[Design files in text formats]

-- -- --

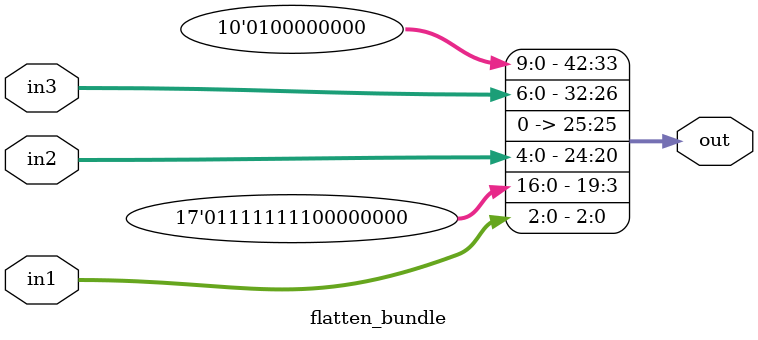
<source format=v>
module flatten_bundle(
   input signed [2:0] in1
  ,input [4:0] in2
  ,input signed [6:0] in3
  ,output reg signed [42:0] out
);

  assign out = {10'sh100, in3, {1'h0, in2}, 17'shff00, in1};

endmodule

</source>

-- -- --

■ Directions for this task
Copy each line of the entries in which the string "input" is found.

■ Response to the exercise
   input signed [2:0] in1
  ,input [4:0] in2
  ,input signed [6:0] in3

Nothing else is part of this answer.